As more solar connects to the transmission and distribution grid, solar developers should not lose sight of additional market compensation for the value they provide to the grid. Today in the industry, we have an energy price that shows the marginal cost of serving energy, but we don’t know the marginal cost of providing grid balancing services.
If the Federal Energy Regulatory Commission (FERC) believes distributed energy resources (DERs) — of which solar PV is a major component — are beneficial to the grid, FERC should open additional market compensation mechanisms for DERs. If FERC doesn’t do this, only transmission utilities may be able to provide those services. Since wholesale market changes are expensive, one incremental approach involves a zonal price for a service such as reactive supply and voltage control.
For power to be transferred from point A to point B, voltage, angle, and frequency should be balanced. Another way to think about this is active and reactive power. For efficient power transfer, we need both active and reactive power. Today, even in organized markets where energy, capacity, and ancillary services exist — these grid balancing services such as blackstart (bringing the grid back from a complete outage), reactive supply, and voltage control — are settled at the transmission node, not at the market node.
In other words, we have an energy price that indicates the marginal cost of serving energy that includes congestion and transmission loss components at each market node in the organized market. But reactive supply and voltage control is settled at the transmission utility level, not transparently at the market node where competition exists to provide the least cost.
FERC and ISOs are aware of the issue
PJM’s Reactive Reserves and Generator D-curves, in FERC docket AD14-7, are still open before the federal commission. CAISO had a straw proposal for reactive power and financial compensations 5 years ago and left it alone.
FERC staff wrote a report on the reactive power supply and compensation in 2005 and have issued a final order 842 on February 15, 2018, that mandates providing primary frequency response for large and small generator interconnections.
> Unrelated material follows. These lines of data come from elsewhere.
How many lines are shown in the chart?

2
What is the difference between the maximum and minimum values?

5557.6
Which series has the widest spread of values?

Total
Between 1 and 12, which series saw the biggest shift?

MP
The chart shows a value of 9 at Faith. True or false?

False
This reliability mandate does not address the market compensation issue.
NERC, in its role as the reliability regulator reporting to FERC, had brought the industry experts together on reactive power planning in 2017. But NERC’s interest is more compliance and reliability driven, not market-driven.
Why is compensating balancing services relevant now?
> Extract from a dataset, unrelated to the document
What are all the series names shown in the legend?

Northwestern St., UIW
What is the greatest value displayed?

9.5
Due to the increased penetration of distributed energy resources, we would need more grid balancing services in the future. Because when we connect more inverter-based resources (converting direct current from solar to alternating current), the power system still needs active and reactive power. For power delivery, voltage, angle, and frequency are balanced.
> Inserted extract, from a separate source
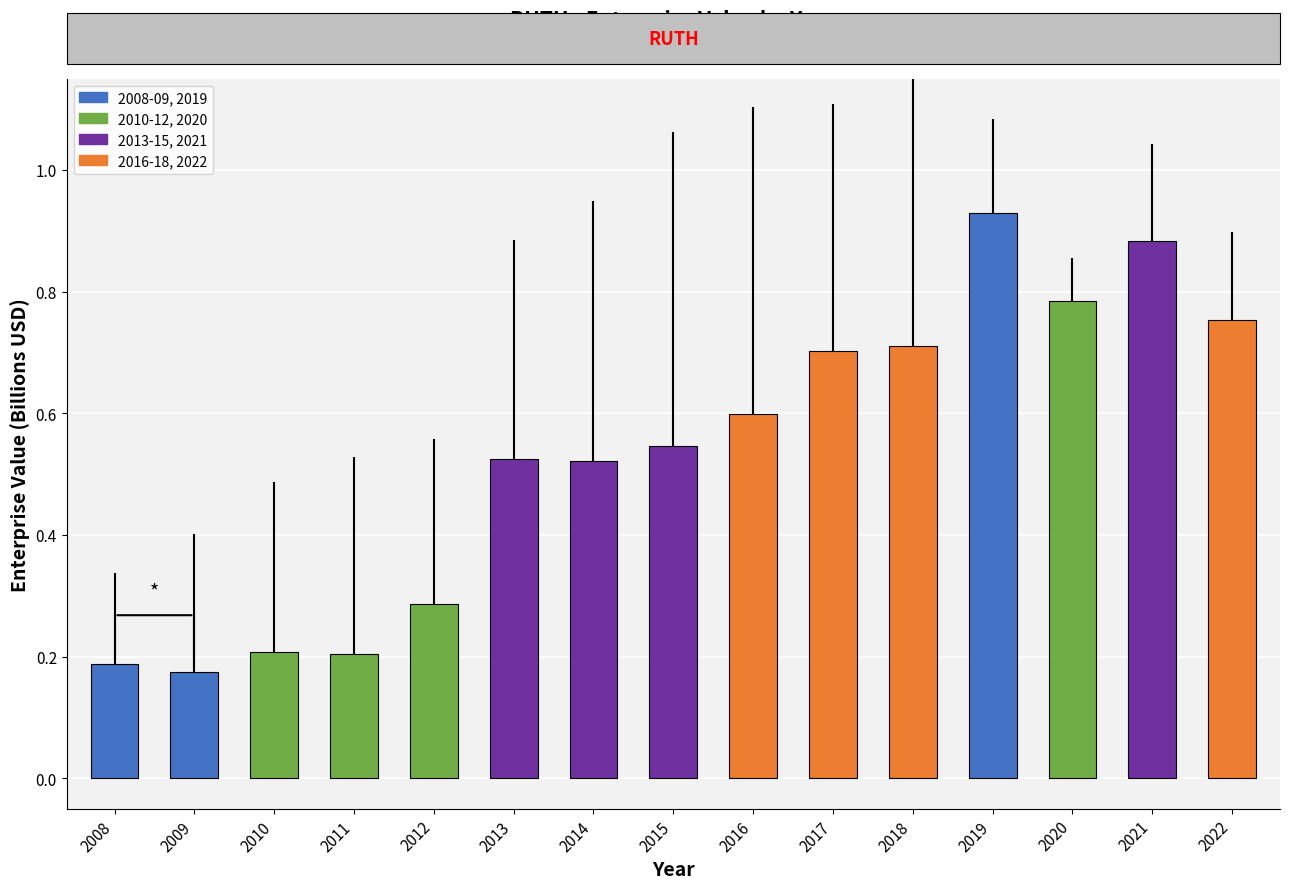

Which category has the highest value across all series?

2019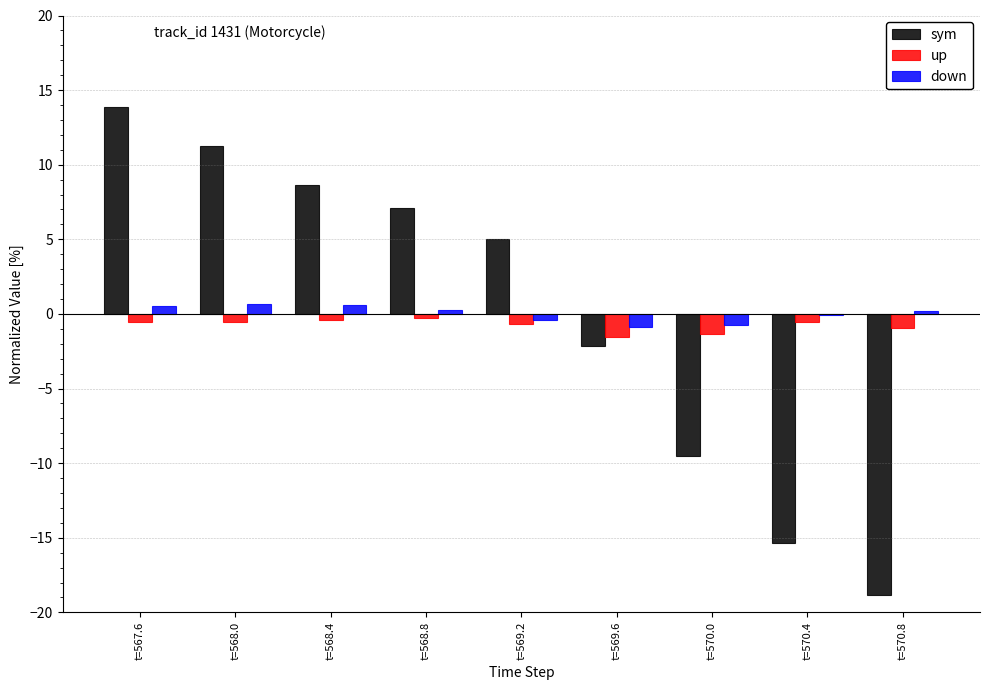

Read the sym value at t=568.4.

8.7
One industry estimates 300 gigawatts (GW) of potential DER penetration due to FERC Order 2222 on DER Aggregation. Order 2222 defines Distributed Energy Resource as “any resource located on the distribution system, any subsystem thereof or behind a customer meter.” Compensation for DERs providing grid balancing services is needed.
This need for DER compensation is reflected in the industry today where we have seen manufacturers and system integrators acquiring DER services platform provider. For example, the Generac acquisition of Enbala and Fluence acquisition of Advanced Microgrid Solutions (AMS). Both Enbala and AMS provide DER optimization platforms.
FERC Order 2222 is a good first step in aggregating DERs and providing market opportunities at current organized markets for energy, capacity, and ancillary services. But, FERC Order 2222 does not touch on what additional services and market compensation could be needed in the future when DERs are a significant component of the resource portfolio.
In the industry, we need to start thinking about market platforms for DERs, including distributed solar providing these services. Since a single market improvement cannot solve the problem in one day, we need incremental market enhancements in each ISOs under FERC jurisdiction. The cost of enhancing Midcontinent ISO (MISO) market systems is approximately $150 million. The total cost of MISO operations today is $296 million. Hence, we need to think of incremental projects towards market enhancements rather than big-bang projects.
One incremental approach involves moving to a zonal-based approach to tag a price for services such as reactive supply and voltage control. The grid operator can release future reactive supply and voltage control needs on the system in each reserve zone, much like a planning reserve margin requirement study, and run a capacity market auction. This zonal based approach comes close to moving the industry from transmission settlements to market settlements.